Global security and the G7’s growing centrality
Share
G7 Summit

Global security and the G7’s growing centrality

Russia’s invasion of Ukraine has led to some countries reaffirming their shared agreement on the value of open societies, but centrifugal forces are still casting dark clouds over the future of global governance

Russia’s heinous invasion of Ukraine is complicating and fragmenting global governance structures – and not for the better. While the G7’s role may take on added weight, the G20 will be crippled and the world’s ability to tackle global challenges undermined. 

The G7 started meeting at a time of global upheaval with the collapse of the Bretton Woods system in the 1970s. It played a leading role in steering the global economy throughout the 1980s and ’90s. 

But the first decades of the 2000s witnessed strong growth in many emerging markets. Overcoming the global financial crisis from 2008 to 2009 underscored the fact that the G7 alone no longer had the clout to manage the global economy without China. 
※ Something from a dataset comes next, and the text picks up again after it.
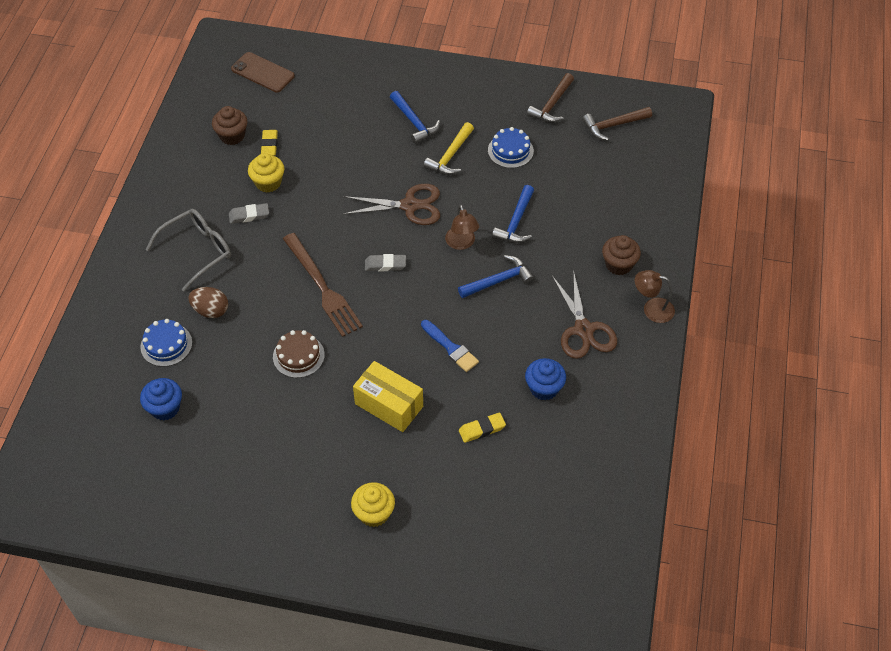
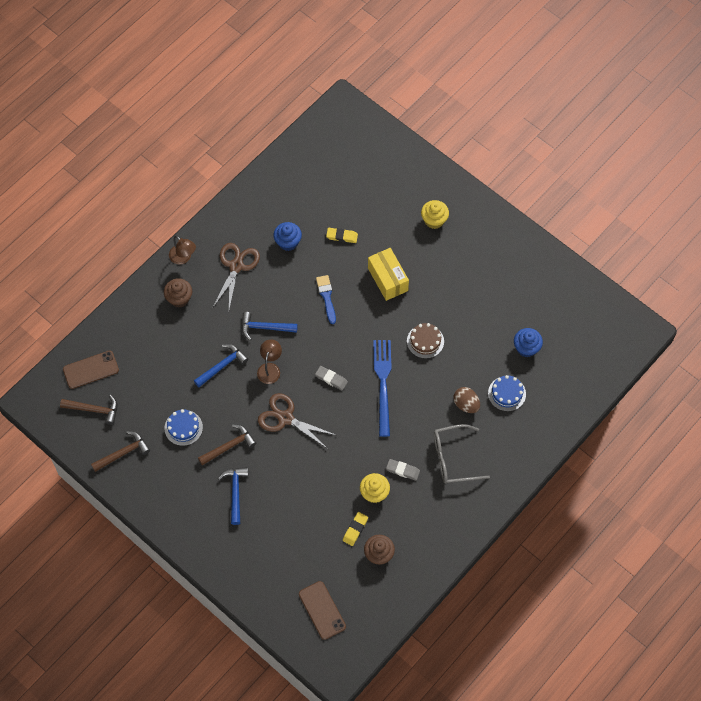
camera: 150 degrees left, 10 degrees up
brown fork [283,233,363,337] -> blue fork [373,340,392,437]
yellow hammer [423,122,474,175] -> brown hammer [198,424,256,465]
none -> brown phone [63,350,119,389]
The G20 leaders’ process was born in late 2008. Non-G7 members of the G20, especially the so-called ‘BRIC’ group of Brazil, Russia, India and China, asked why its members should assume responsibility for managing the global economy with the G7 when they were excluded from global governance. Soon, non-G7 members of the G20 joined bodies such as the Financial Stability Forum (now the Financial Stability Board). By September 2009, the G20’s Pittsburgh Summit declared the G20 to be the premier forum for its leaders’ international cooperation. In this period, the G20 was instrumental in helping support the global recovery, mobilising substantial resources for emerging markets and low-income countries, and laying the basis for significant shifts in the voting power of the International Monetary Fund and World Bank to dynamic emerging markets. 

Changing conditions

By 2014, conditions changed, putting multilateralism increasingly on the back foot. Vladimir Putin’s Crimea and Donbas invasions made Russia a pariah. After the global financial crisis, many in China argued for freeing the country from a US-led western order. President Xi Jinping pursued a more statist approach at home and an increasingly aggressive posture vis-à-vis the West. The Trump presidency saw the United States turn unilateralist, inward, bellicose and protectionist. Among key emerging markets, Chinese growth remained strong, but Brazil and Russia stagnated. Progress in modernising international financial institutions stalled. China’s clout in the world economy is nowhere close to being properly reflected in its weight in international financial institutions. The World Trade Organization has been at a standstill. Regional organisations (such as the Asian Infrastructure Investment Bank, New Development Bank, Chiang Mai Initiative and European monetary arrangements) are developing and expanding, to some degree at the expense of those multilateral international financial institutions.

New priorities

The priorities of G7 members also changed. The G7 has increasingly been concerned about cyber issues, crypto-assets, anti-money laundering, counterterrorist financing and sanctions policies, areas where countries such as Russia and China are often seen as malign. Unsustainable Chinese lending practices have added to debt distress throughout low-income countries, but efforts to work with China to relieve unsustainable debt have largely hit a great wall.

Russia’s invasion of Ukraine on 24 February this year is only reinforcing these centrifugal forces. 

With Xi and Putin’s ‘no limits’ friendship, the G7 is gaining greater traction as an anti-authoritarian democracy club. Indeed, the G7 members were joined at the 2021 Cornwall Summit by Australia, Korea, India and South Africa, who reaffirmed with their G7 their shared agreement on the value of open societies. The war has revived the North Atlantic Treaty Organization. To the extent there is now an East–West split, the new East consists of Russia with half-hearted Chinese backing, while the East of the Cold War era has been ripped apart by German reunification and Central Europe gleefully bolting from Russian oppression for the West.

China will reflect long and hard about how to protect itself from actions launched by the West to freeze the Russian central bank’s assets, although it will not jeopardise its economic interests with the West for Russia. 

On the economic and financial front, issues such as economic development, climate change and the fight against global poverty remain important for the G20. Overcoming them requires US and China cooperation. 

Yet that is hardly a viable prospect at this moment. With fissures torn open between the West and the new East, the G20 will be split this year. Eyes in the West will instead focus on Germany’s G7 presidency. 

Perhaps countries can come together on a case-by-case basis – so-called variable geometry – to tackle selected global challenges. But, on balance, the clouds over the future of global governance are quite dark and grey.